Guatemala lawmakers approve resolution denying genocide during civil war

[JURIST] The Congress of the Republic of Guatemala [official website, in Spanish] on Tuesday approved a non-binding resolution denying any existence of genocide during the civil war lasting from 1960-1996. The resolution [AP report] calls for national reconciliation and states: "It is legally impossible ... that genocide could have occurred in our country's territory during the armed conflict." The Movement of victims of northern Quiche [backgrounder] allege that more than 250,000 people were killed during the civil war, predominately Guatemalan Indians and Mayans. Guatemala's Congress approved the measure with 87 of the 158 members voting in favor, after the secretary general Luis Fernando Perez [official profile] proposed the resolution. Perez is a legislator for the party founded by ex-dictator Efrain Rios Montt [JURIST news archive], who was convicted of genocide in May 2013.

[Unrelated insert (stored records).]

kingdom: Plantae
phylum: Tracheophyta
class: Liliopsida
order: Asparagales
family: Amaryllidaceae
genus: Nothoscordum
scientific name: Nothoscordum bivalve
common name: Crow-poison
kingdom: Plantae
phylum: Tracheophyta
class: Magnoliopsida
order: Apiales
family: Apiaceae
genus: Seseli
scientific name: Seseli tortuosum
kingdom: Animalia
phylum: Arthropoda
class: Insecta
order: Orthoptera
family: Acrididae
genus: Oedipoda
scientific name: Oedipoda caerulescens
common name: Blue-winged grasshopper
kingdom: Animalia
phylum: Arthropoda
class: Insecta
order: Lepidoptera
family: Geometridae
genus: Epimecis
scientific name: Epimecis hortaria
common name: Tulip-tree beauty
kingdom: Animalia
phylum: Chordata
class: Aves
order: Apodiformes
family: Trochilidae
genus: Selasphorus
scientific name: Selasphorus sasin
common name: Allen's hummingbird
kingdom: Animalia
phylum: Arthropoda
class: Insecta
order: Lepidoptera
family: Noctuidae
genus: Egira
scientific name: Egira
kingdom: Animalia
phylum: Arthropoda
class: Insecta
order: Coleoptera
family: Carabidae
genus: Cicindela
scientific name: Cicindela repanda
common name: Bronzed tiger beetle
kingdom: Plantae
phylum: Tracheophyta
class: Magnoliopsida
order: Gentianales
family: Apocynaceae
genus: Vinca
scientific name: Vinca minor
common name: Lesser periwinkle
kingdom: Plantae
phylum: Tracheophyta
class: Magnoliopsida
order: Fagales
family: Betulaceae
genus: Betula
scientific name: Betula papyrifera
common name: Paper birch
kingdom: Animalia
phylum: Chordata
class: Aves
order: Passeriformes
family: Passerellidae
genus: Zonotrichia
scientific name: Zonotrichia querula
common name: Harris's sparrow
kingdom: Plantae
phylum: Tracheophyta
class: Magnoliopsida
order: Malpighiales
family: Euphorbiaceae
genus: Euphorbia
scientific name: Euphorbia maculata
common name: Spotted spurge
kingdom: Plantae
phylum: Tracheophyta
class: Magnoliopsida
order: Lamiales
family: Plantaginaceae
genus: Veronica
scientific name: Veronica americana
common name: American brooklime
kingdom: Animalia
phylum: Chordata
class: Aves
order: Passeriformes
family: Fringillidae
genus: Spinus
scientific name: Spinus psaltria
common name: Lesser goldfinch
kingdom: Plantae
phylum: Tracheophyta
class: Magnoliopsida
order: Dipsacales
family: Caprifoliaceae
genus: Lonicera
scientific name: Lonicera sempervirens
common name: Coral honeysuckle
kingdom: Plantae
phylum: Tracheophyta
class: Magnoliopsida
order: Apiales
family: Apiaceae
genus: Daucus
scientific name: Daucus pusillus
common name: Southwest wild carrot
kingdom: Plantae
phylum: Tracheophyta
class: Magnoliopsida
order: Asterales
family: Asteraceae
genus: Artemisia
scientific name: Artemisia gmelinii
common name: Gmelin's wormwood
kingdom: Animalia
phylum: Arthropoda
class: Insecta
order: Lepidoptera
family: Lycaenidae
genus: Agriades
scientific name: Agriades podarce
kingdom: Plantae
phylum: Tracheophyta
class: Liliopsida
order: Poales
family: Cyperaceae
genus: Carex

Tuesday's resolution marks renewed political activity surrounding the ongoing trial of former dictator Rios Montt in Guatemala. In November a Guatemalan court official announced [JURIST report] the genocide trial for Rios Montt would continue in January 2015. Last May Rios Montt was convicted [JURIST report] of the genocide, torture and rape of 1,771 indigenous Ixil Mayans during his 1982-83 rule and was sentenced to 80 years in prison. Ten days after his sentencing, the Guatemala Constitutional Court [official website, in Spanish] overturned [JURIST report] the sentence and ordered the trial to resume from the point that it was stopped on April 19. The constitutional court annulled the previous ruling because Rios Montt's legal representation walked out of the court in protest of "illegal proceedings" and Rios Montt refused to use the public defender.